April 25 We drove toward Essaouira Morocco and along the way the locals staged a picture of goats in the Argon tree. The goats naturally climb the tree to eat the fruit and leaves but of course we paid a small fee for the privilege of taking pictures just at the edge of the roadway. The oil from the nut is used in cooking and in cosmetics. The deep trees roots prevent desert encroachment and soil erosion.

April 26  We had the day to ourselves in Essaouira -  a beach resort.  The morning was spent checking out the town’s Medina and harbor where many fishing boats came in with the daily?? Catch. These boats were fairly large and used ice to keep the fish fresh so who knows how many days the boats would be out fishing. We walked the length of the malecon and then had a pizza which really wasn’t too bad. The wind does blow so the location is a popular kite and wind surfing area.

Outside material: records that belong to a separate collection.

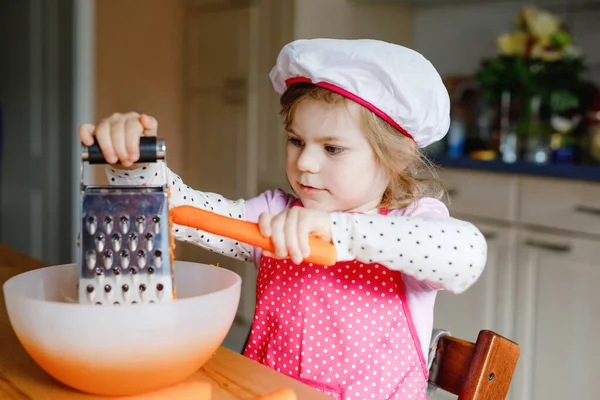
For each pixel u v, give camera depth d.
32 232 3.52
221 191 3.10
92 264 0.65
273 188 2.81
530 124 2.43
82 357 0.62
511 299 2.14
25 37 3.46
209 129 3.16
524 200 2.10
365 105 0.92
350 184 0.93
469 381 0.84
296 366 0.99
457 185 2.28
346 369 0.96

April 27  We visited the Portuguese Fortified City of Mazagan, a UNESCO World Heritage Site located in the Moroccan city of El Jadida. I especially loved the cistern which was probably an armory in 1514. The light from outside made beautiful reflections on the pooling water.The fortifications were constructed with thicker walls in response to the development of modern artillery in the Renaissance.

We had a late lunch in a small beach resort area. I think Namir, our driver, ordered a special appetizer - crab, oysters and sea urchins. I finally had my 30 year revenge on the sea urchin. While scuba diving in Grand Cayman in 1982, I was stabbed by a sea urchin and it hurt like hell. I ate 5 of those suckers for lunch!

April 28 Casablanca  This was Namir’s last day with us in Casablanca. Namir, we can’t thank you enough for your friendship. Best of luck with your new guest house in Fes.  

Casablanca is a very large city - I’m so glad we aren’t driving, thanks again Namir! We visited the Hassan II Mosque. It was quiet impressive inside and out. We walked the old Medina and drove past the Royal Palace.

I am very glad we visited Morocco. I can cross it off of my bucket list - YEAH!